# Sun beetle larvae



## miffikins (Feb 25, 2007)

Anyone used these?? Did your herps like them?? Shelf life?? I saw them on ricks livefood and thought I may try some, but before shelling out 3 quid for 10 I thought I'd see if anyone else has used them...

Thanks

: victory:


----------



## pecks (Dec 29, 2007)

I have, they are really easy to breed so start your own culture. You get a range of sizes, from tiny to a monty fat larvae half the size of your little finger. You just need a large deep geo and a heatmat plus the right sudstrate. Years time you will be selling them at £3 for ten!


----------



## piehunter (Jul 10, 2007)

Sorry for my ignorence, but i'm presuming that sun beetles are Rick's fruit beetle grubs??

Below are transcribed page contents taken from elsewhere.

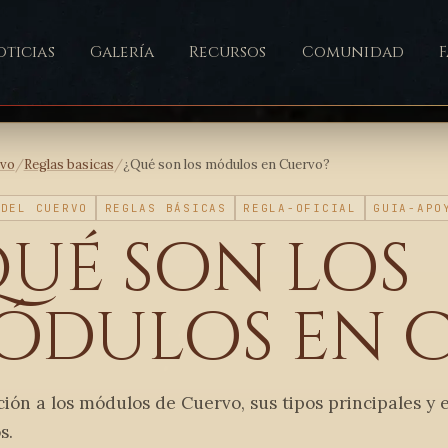
ticias
Galería
Recursos
Comunidad
ivo
/
Reglas basicas
/
¿Qué son los módulos en Cuervo?
 DEL CUERVO
REGLAS BÁSICAS
REGLA-OFICIAL
GUIA-APO
Qué son los
ódulos en 
ión a los módulos de Cuervo, sus tipos principales y 
s.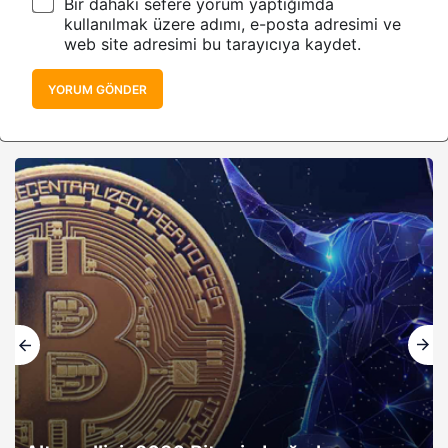
Bir dahaki sefere yorum yaptığımda
kullanılmak üzere adımı, e-posta adresimi ve
web site adresimi bu tarayıcıya kaydet.
YORUM GÖNDER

Am i right in saying you could use the adult beetles as feeders? (I'm trying to source as many different types of food as i can for my tegu).


----------



## pecks (Dec 29, 2007)

Not used the adults as i presume the bright colours may indicate that they are unpalatable, but the tird instar grubs should be fine.


----------



## Fixx (May 6, 2006)

We've used them as feeders, the Tegu loves them, as do the dwarf mongeese, skunks, and beardies, then we ran out, really ought to get some adults and start breeding these.


----------